List of tasks:
#1 Translate this sentence from the Qt splitting question into Spanish: "I found that I can achieve much better results if I convert the array to QString first."
#2 Print everything in the Qt splitting question from "QString::operator= (8 %" down to "are also acceptable.", without altering anything.

Text segment:

+++++

C++, Qt - splitting a QByteArray as fast as possible

Question

I'm trying to split a massive QByteArray which contains UTF-8 encoded plain text(using whitespace as delimiter) with the best performance possible. I found that I can achieve much better results if I convert the array to QString first. I tried using the QString.split function using a regexp, but the performance was horrendous. This code turned out to be way faster:

QMutex mutex;
QSet<QString> split(QByteArray body)
{
    QSet<QString>  slova;

    QString s_body = QTextCodec::codecForMib(106)->toUnicode(body);
    QString current;

    for(int i = 0; i< body.size(); i++){
        if(s_body[i] == '\r' || s_body[i] == '\n' || s_body[i] == '\t' || s_body[i] == ' '){

            mutex.lock();
            slova.insert(current);

            mutex.unlock();
            current.clear();
            current.reserve(40);
        } else {
            current.push_back(s_body[i]);
        }
    }
    return slova;
}

"Slova" is a QSet<QString> currently, but I could use a std::set or any other format. This code is supposed to find how many unique words there are in the array, with the best performance possible.

Unfortunately, this code runs far from fast enough. I'm looking to squeeze the absolute maximum out of this.

Using callgrind, I found that the most gluttonous internal functions were:

QString::reallocData (18% absolute cost)
QString::append (10% absolute cost)
QString::operator= (8 % absolute cost)
QTextCodec::toUnicode (8% absolute cost)

Obviously, this has to do with memory allocation stemming from the push_back function. What is the most optimal way to solve this? Doesn't necessarily have to be a Qt solution - pure C or C++ are also acceptable.

+++++

Information given:
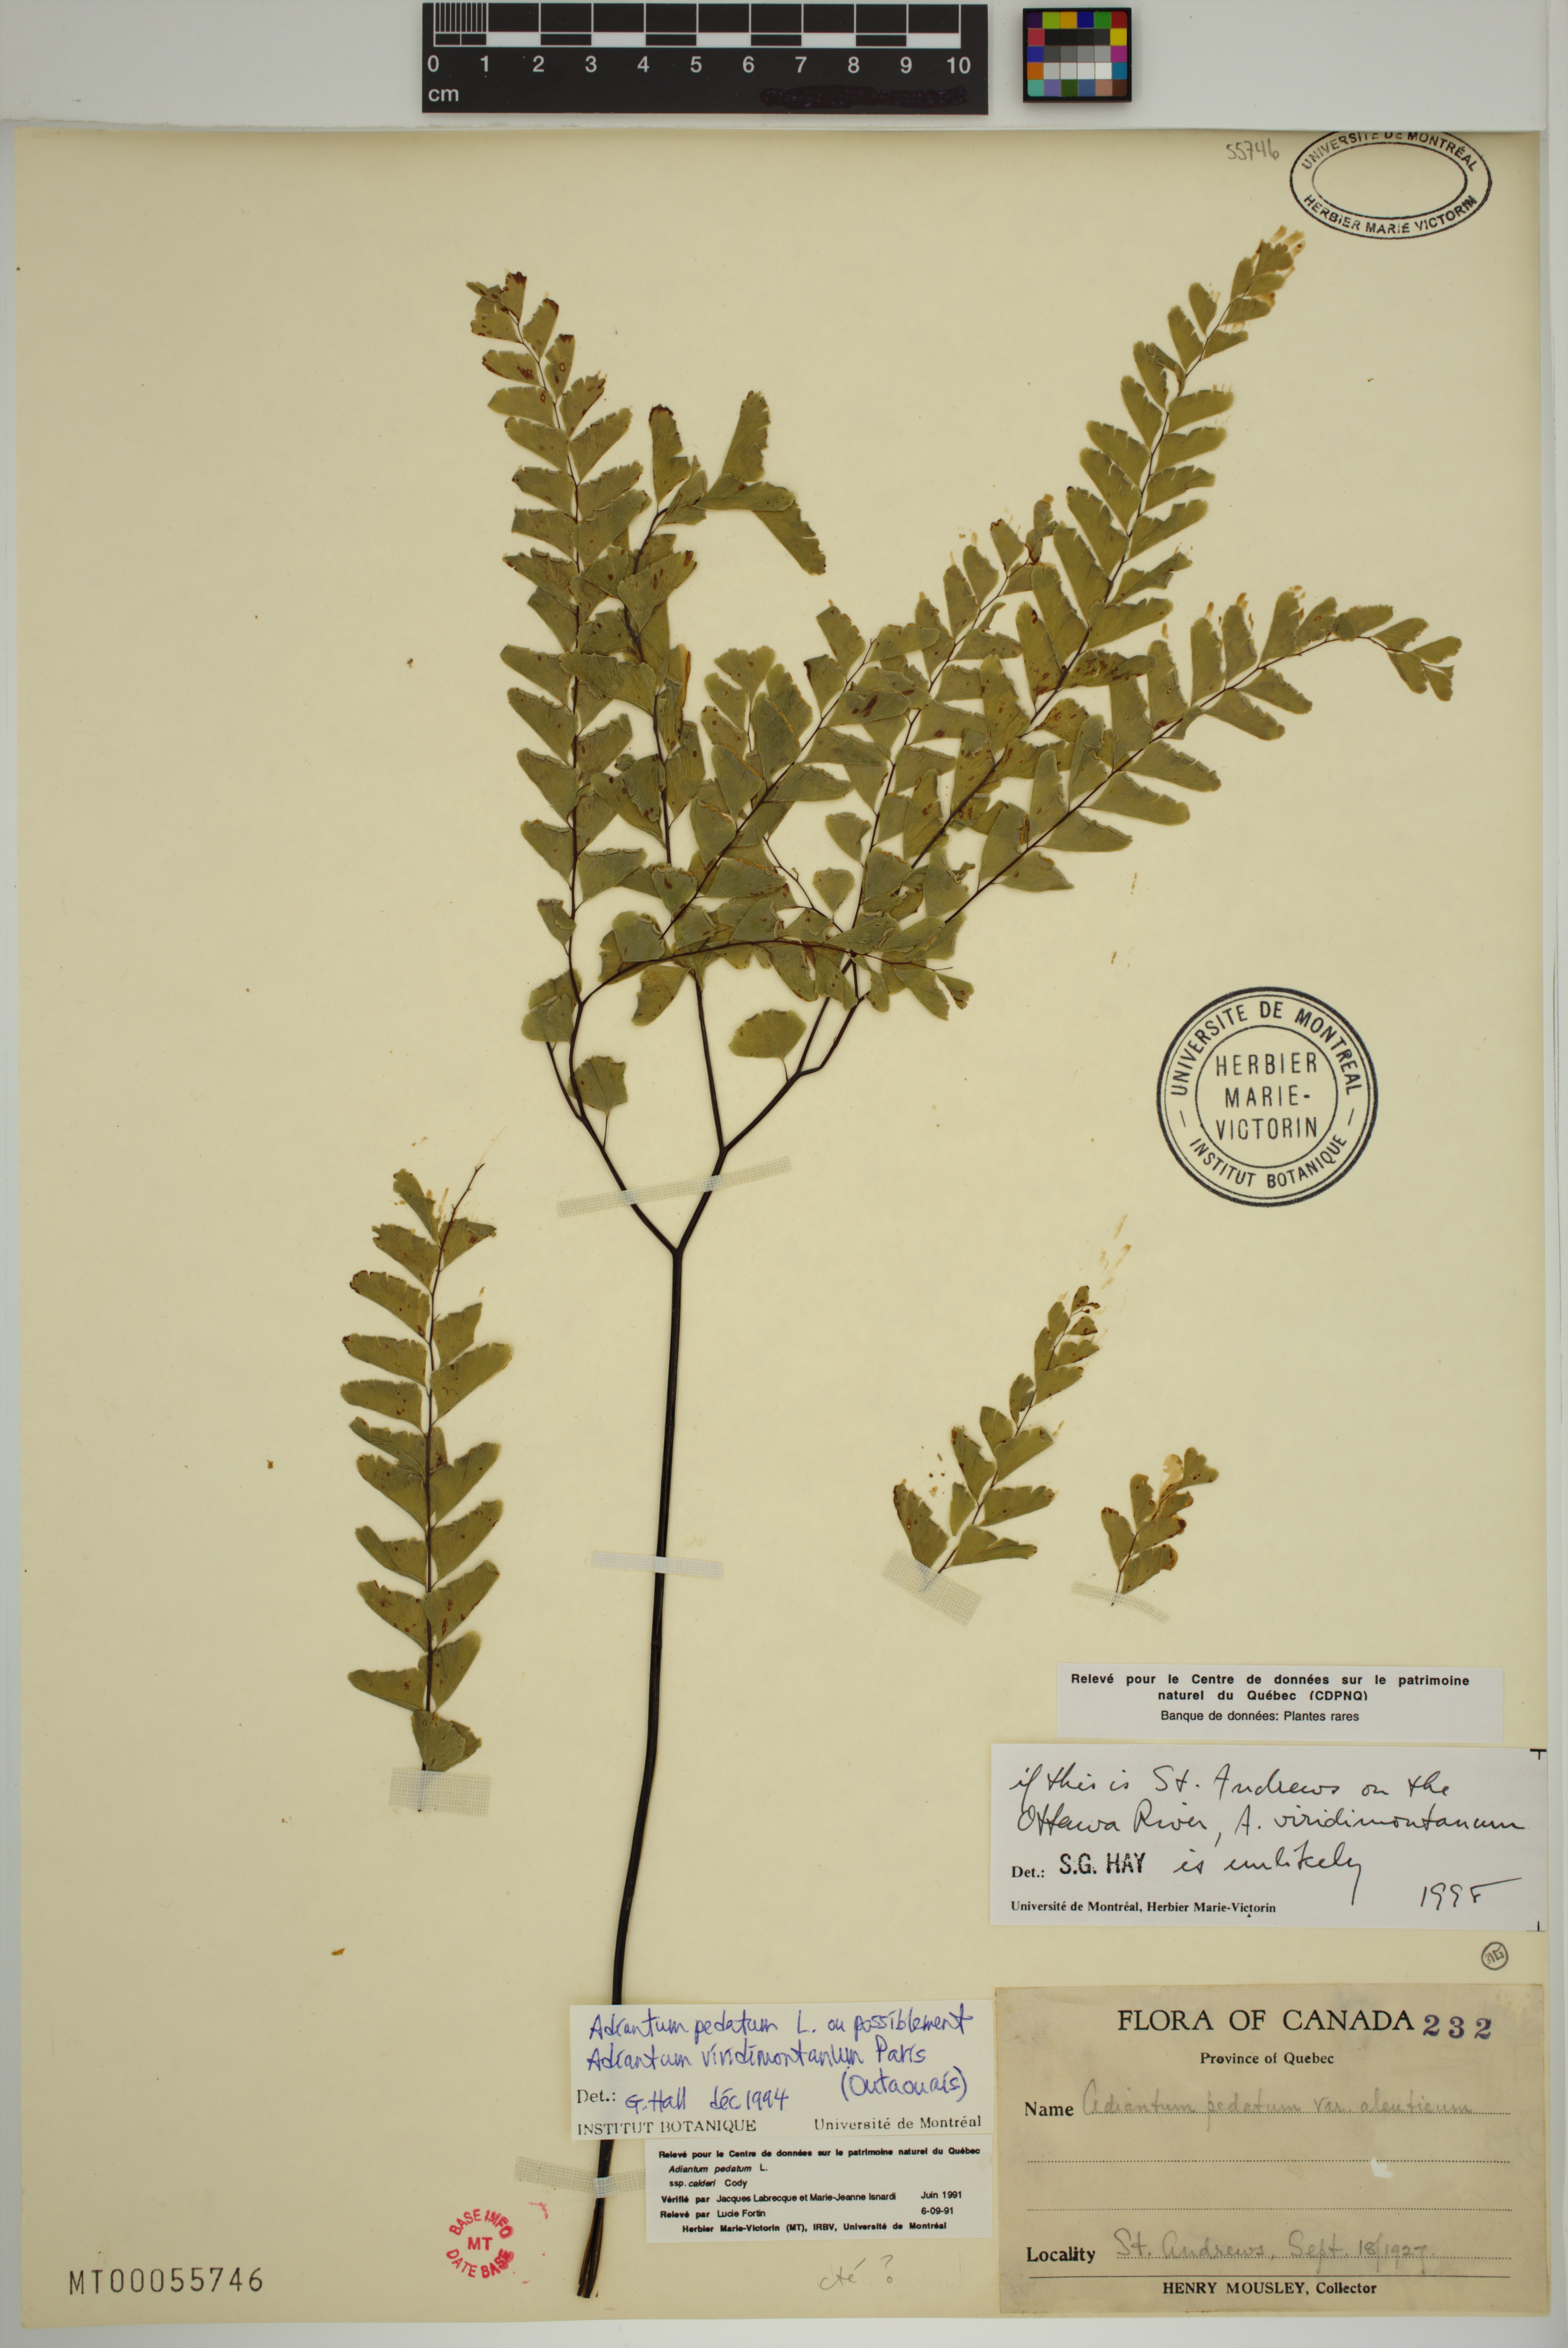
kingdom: Plantae
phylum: Tracheophyta
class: Polypodiopsida
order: Polypodiales
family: Pteridaceae
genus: Adiantum
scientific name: Adiantum pedatum
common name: Five-finger fern
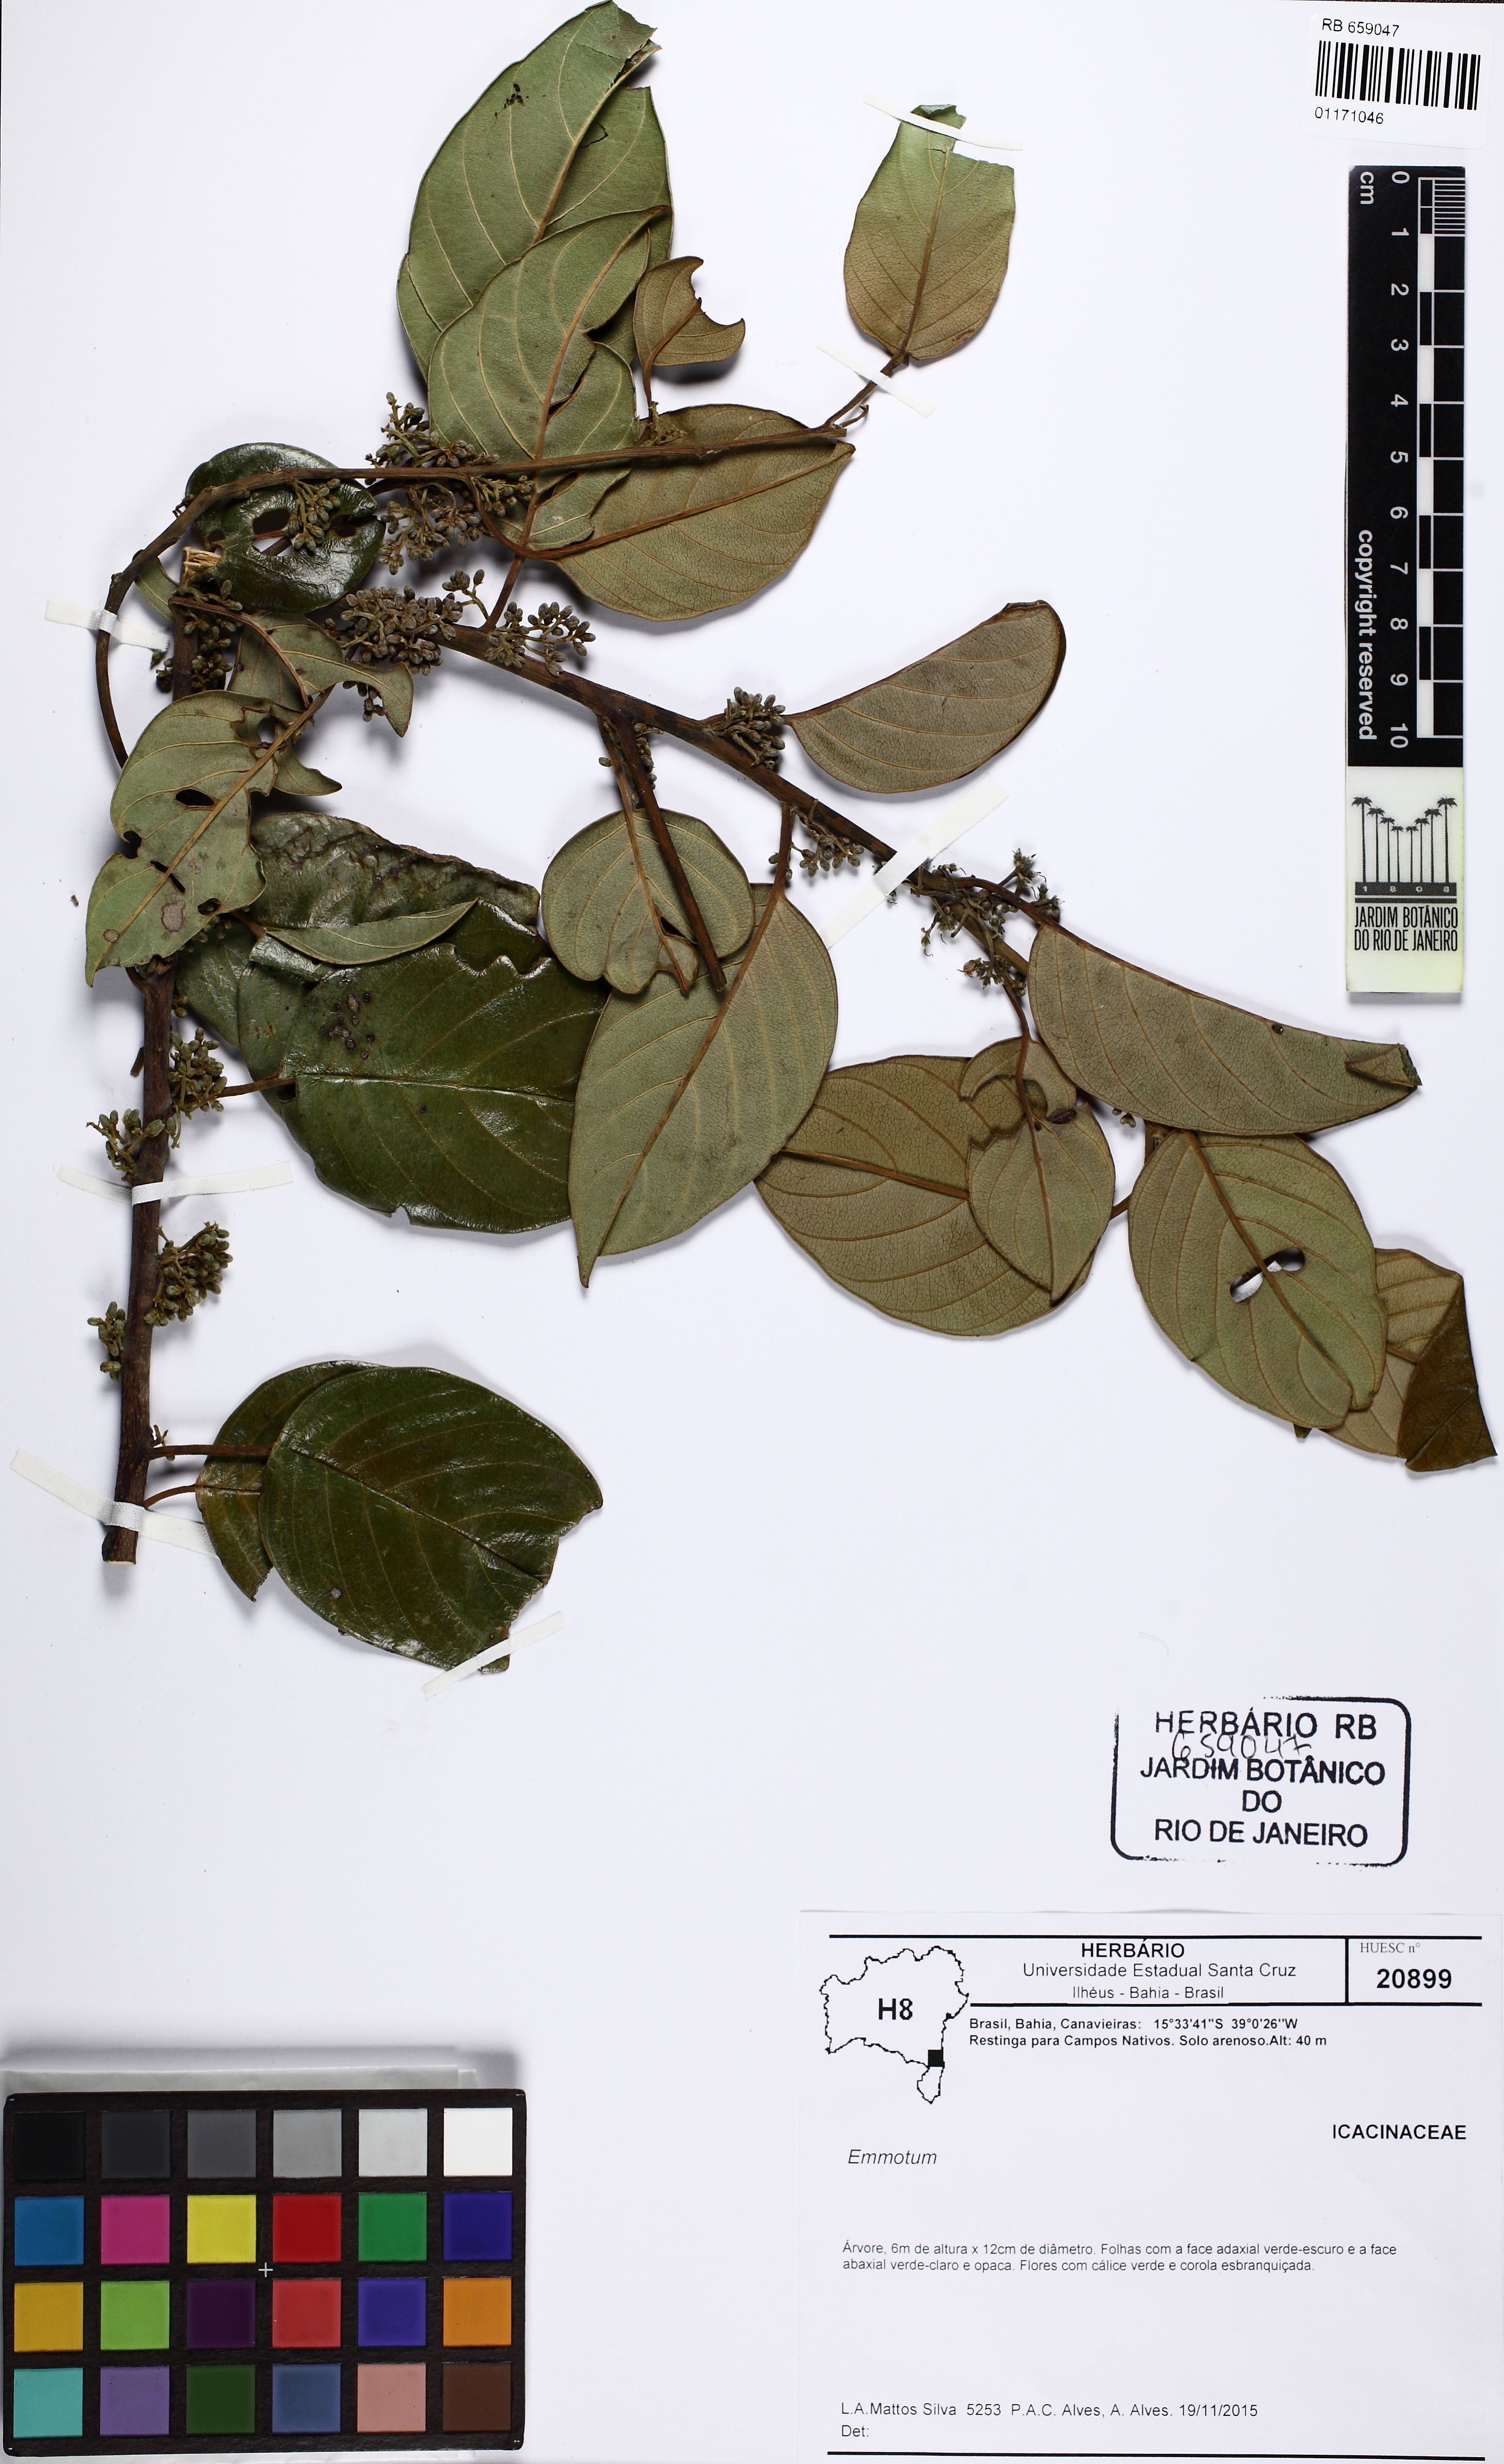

+++++

Solutions by task:
#1 Descubrí que puedo obtener resultados mucho mejores si primero convierto el array a QString.

#2
QString::operator= (8 % absolute cost)
QTextCodec::toUnicode (8% absolute cost)

Obviously, this has to do with memory allocation stemming from the push_back function. What is the most optimal way to solve this? Doesn't necessarily have to be a Qt solution - pure C or C++ are also acceptable.